The head of Raymond James (RJF) Private Client Group gave a fairly positive assessment of the state of regulatory affairs for advisors Tuesday morning. Speaking directly after former President George W. Bush at the independent-advisor annual conference, being held this week near Dallas, Chet Helck acknowledged that he’d “never had such a tough act to follow.”
“As you heard from President Bush, leadership is about setting a course and balancing issues,” said Helck, “which is what you do as advisors.” (About 1,600 Raymond James independent advisors and 1,800 advisors are attending the event.)
Acknowledging that regulatory updates can get both “boring and depressing,” the Global PCG CEO insisted that his desire “was to do neither.” Helck joked that he’d been “the recruiting guy” and “the technology guy” at Raymond James before becoming “the regulatory guy.”
His began his remarks by discussing tax reforms that are targeting independent contractors. “We’ve been fighting this for 20 years,” Helck said.

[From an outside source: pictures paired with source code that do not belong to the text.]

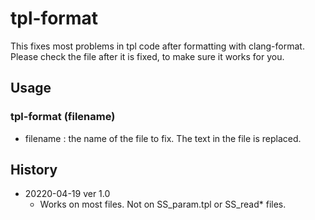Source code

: # tpl-format
 This fixes most problems in tpl code after formatting with clang-format. Please check the file after it is fixed, to make sure it works for you.

 ## Usage
 ### tpl-format (filename)
  - filename : the name of the file to fix. The text in the file is replaced.

## History


  - 20220-04-19 ver 1.0
    - Works on most files. Not on SS_param.tpl or SS_read* files.
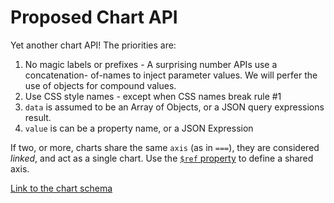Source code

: Proposed Chart API
==================

Yet another chart API!  The priorities are:

1. No magic labels or prefixes - A surprising number APIs use a concatenation-
of-names to inject parameter values.  We will perfer the use of objects for compound values.
2. Use CSS style names - except when CSS names break rule #1
3. `data` is assumed to be an Array of Objects, or a JSON query expressions result.
4. `value` is can be a property name, or a JSON Expression

If two, or more, charts share the same `axis` (as in `===`), they are 
considered *linked*, and act as a single chart.  Use the [`$ref` property](https://github.com/klahnakoski/pyLibrary/tree/dev/pyLibrary/jsons#) to 
define a shared axis.


[Link to the chart schema](chartSchema.md)



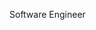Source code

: Software Engineer
<!--
- 👋 Hi, I’m [@CharlesZhuRen](github.com/CharlesZhuRen)
- 👀 I graduated from [CUHK-CSE](https://www.cse.cuhk.edu.hk/) with a Master's degree.
- 💞️ I interned at [Gematria](https://gematria.tech/) and [Huawei](https://www.huawei.com/en/).
  
- 😇 Language: Java, Python
- 🛠️ Framework: Spring, Vue.js, PyTorch

News:
- (2024.6) Joined Huawei as a software engineer intern
- (2022.11) Have been admitted to CUHK@MSCS (23 Fall), which is the 10th best CS programme in the world (according to USNEWS)
- (2022.5) Ranked 15th in 2022 National Software and Information Technology Professional Competition (Python Programming Track)
- (2022.5) Meritorious Winner in 2022 Mathematical Contest in Modeling
-->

With about $800 billion in tax revenue at stake, he explained, the government is most interested in reforms that affect drivers with FedEx and programmers for Microsoft, for instance. “Our industry trade associations are working the issue, and so far are winning the battle.”

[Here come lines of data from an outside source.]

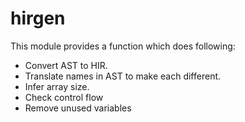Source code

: # hirgen

This module provides a function which does following:

- Convert AST to HIR.
- Translate names in AST to make each different.
- Infer array size.
- Check control flow
- Remove unused variables
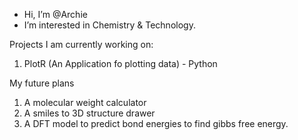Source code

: - Hi, I’m @Archie
- I’m interested in Chemistry & Technology.

Projects I am currently working on:
1. PlotR (An Application fo plotting data) - Python

My future plans
1. A molecular weight calculator
2. A smiles to 3D structure drawer
3. A DFT model to predict bond energies to find gibbs free energy.
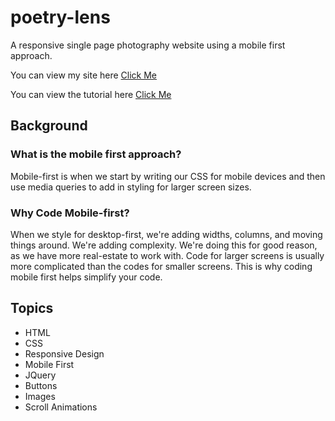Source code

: # poetry-lens
A responsive single page photography website using a mobile first approach.

You can view my site here [Click Me](https://rebrey.github.io/poetry-lens/) 

You can view the tutorial here [Click Me](https://www.youtube.com/watch?v=XsEnj-1hG2o) 

## Background
### What is the mobile first approach?
Mobile-first is when we start by writing our CSS for mobile devices and then use media queries to add in styling for larger screen sizes. 

### Why Code Mobile-first?
When we style for desktop-first, we're adding widths, columns, and moving things around. We're adding complexity. We're doing this for good reason, as we have more real-estate to work with. Code for larger screens is usually more complicated than the codes for smaller screens. This is why coding mobile first helps simplify your code.

## Topics
- HTML
- CSS
- Responsive Design
- Mobile First
- JQuery
- Buttons
- Images
- Scroll Animations

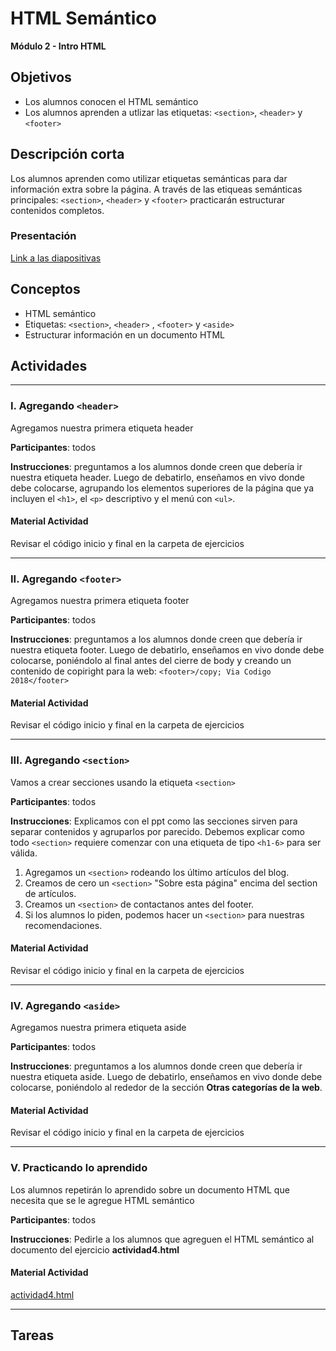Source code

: # HTML Semántico

**Módulo 2 - Intro HTML**

## Objetivos

- Los alumnos conocen el HTML semántico
- Los alumnos aprenden a utlizar las etiquetas: `<section>`, `<header>` y `<footer>`

## Descripción corta

Los alumnos aprenden como utilizar etiquetas semánticas para dar información extra sobre la página.
A través de las etiqueas semánticas principales: `<section>`, `<header>` y `<footer>` practicarán
estructurar contenidos completos.

### Presentación

[Link a las diapositivas](https://drive.google.com/open?id=1uOrAZwIFhUqIuRhurtaHa9dd_knEBHf_-q0G-JmroFM)

## Conceptos

- HTML semántico
- Etiquetas: `<section>`, `<header>` , `<footer>` y `<aside>`
- Estructurar información en un documento HTML

## Actividades

---

### I. Agregando `<header>`

Agregamos nuestra primera etiqueta header

**Participantes**: todos

**Instrucciones**: preguntamos a los alumnos donde creen que debería ir nuestra etiqueta header. Luego de debatirlo,
enseñamos en vivo donde debe colocarse, agrupando los elementos superiores de la página que ya incluyen el `<h1>`, el `<p>` descriptivo y el menú con `<ul>`.

#### Material Actividad

Revisar el código inicio y final en la carpeta de ejercicios

---

### II. Agregando `<footer>`

Agregamos nuestra primera etiqueta footer

**Participantes**: todos

**Instrucciones**: preguntamos a los alumnos donde creen que debería ir nuestra etiqueta footer. Luego de debatirlo,
enseñamos en vivo donde debe colocarse, poniéndolo al final antes del cierre de body y creando un contenido de copiright para la web: `<footer>/copy; Via Codigo 2018</footer>`

#### Material Actividad

Revisar el código inicio y final en la carpeta de ejercicios

---

### III. Agregando `<section>`

Vamos a crear secciones usando la etiqueta `<section>`

**Participantes**: todos

**Instrucciones**: Explicamos con el ppt como las secciones sirven para separar contenidos y agruparlos por parecido.
Debemos explicar como todo `<section>` requiere comenzar con una etiqueta de tipo `<h1-6>` para ser válida.

1. Agregamos un `<section>` rodeando los último artículos del blog.
1. Creamos de cero un `<section>` "Sobre esta página" encima del section de artículos.
1. Creamos un `<section>` de contactanos antes del footer.
1. Si los alumnos lo piden, podemos hacer un `<section>` para nuestras recomendaciones.

#### Material Actividad

Revisar el código inicio y final en la carpeta de ejercicios

---

### IV. Agregando `<aside>`

Agregamos nuestra primera etiqueta aside

**Participantes**: todos

**Instrucciones**: preguntamos a los alumnos donde creen que debería ir nuestra etiqueta aside. Luego de debatirlo,
enseñamos en vivo donde debe colocarse, poniéndolo al rededor de la sección **Otras categorías de la web**.

#### Material Actividad

Revisar el código inicio y final en la carpeta de ejercicios

---

### V. Practicando lo aprendido

Los alumnos repetirán lo aprendido sobre un documento HTML que necesita que se le agregue HTML semántico

**Participantes**: todos

**Instrucciones**: Pedirle a los alumnos que agreguen el HTML semántico al documento del ejercicio **actividad4.html**

#### Material Actividad

[actividad4.html](ejercicios/actividad4.html)

---

## Tareas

Future legislative action in this area, he noted, would allow for an exception, or carve-out, so financial advisors would not be affected by a tax change. Some key politicians are amenable to this, according to Helck (right), since advisors can show that they are “following the rules and paying taxes.”

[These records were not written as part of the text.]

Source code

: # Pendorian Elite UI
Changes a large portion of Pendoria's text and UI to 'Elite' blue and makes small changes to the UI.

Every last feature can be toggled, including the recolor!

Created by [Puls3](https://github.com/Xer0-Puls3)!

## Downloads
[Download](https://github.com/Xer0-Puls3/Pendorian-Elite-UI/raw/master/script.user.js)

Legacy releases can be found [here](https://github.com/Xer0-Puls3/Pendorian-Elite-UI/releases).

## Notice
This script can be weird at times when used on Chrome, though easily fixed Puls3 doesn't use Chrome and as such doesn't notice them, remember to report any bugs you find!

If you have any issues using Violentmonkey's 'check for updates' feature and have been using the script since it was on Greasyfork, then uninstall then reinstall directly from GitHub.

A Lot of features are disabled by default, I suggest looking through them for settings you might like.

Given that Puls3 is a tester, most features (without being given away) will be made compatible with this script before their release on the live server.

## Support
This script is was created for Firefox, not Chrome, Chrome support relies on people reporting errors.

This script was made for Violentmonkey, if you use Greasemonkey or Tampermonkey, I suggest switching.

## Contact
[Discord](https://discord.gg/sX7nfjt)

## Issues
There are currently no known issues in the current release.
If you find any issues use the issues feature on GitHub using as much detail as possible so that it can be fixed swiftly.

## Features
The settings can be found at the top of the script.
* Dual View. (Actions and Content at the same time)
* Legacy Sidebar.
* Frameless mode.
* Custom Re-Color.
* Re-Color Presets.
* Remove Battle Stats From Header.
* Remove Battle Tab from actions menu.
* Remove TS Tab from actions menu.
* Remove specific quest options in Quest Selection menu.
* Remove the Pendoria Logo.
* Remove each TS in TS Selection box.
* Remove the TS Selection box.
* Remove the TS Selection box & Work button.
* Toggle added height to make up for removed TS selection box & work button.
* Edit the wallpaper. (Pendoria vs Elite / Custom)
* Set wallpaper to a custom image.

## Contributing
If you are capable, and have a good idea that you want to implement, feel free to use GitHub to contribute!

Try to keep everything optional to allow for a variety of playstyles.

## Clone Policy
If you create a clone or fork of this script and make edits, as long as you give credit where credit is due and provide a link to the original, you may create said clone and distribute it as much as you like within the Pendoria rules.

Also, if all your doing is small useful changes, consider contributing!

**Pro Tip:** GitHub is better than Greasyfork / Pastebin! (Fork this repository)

“I’m fairly comfortable on this one,” the Raymond James executive said. “We must stay vigilant, but it’s not the biggest worry we have.”
Other Tax Issues
As governments around the world look to find new sources of revenue, financial-service transactions also have become a keen focus for possible tax reform. Some states, like Ohio, have even put it into their recent budgets, Helck said.
Advisors and professional groups such as the Securities Industry and Financial Markets Association, which Helck now chairs, put “boots on the ground.”
“That [measure] has been withdrawn in Ohio,” he said, drawing an applause from the audience. “Minnesota also should be OK as trade associations have been active there.”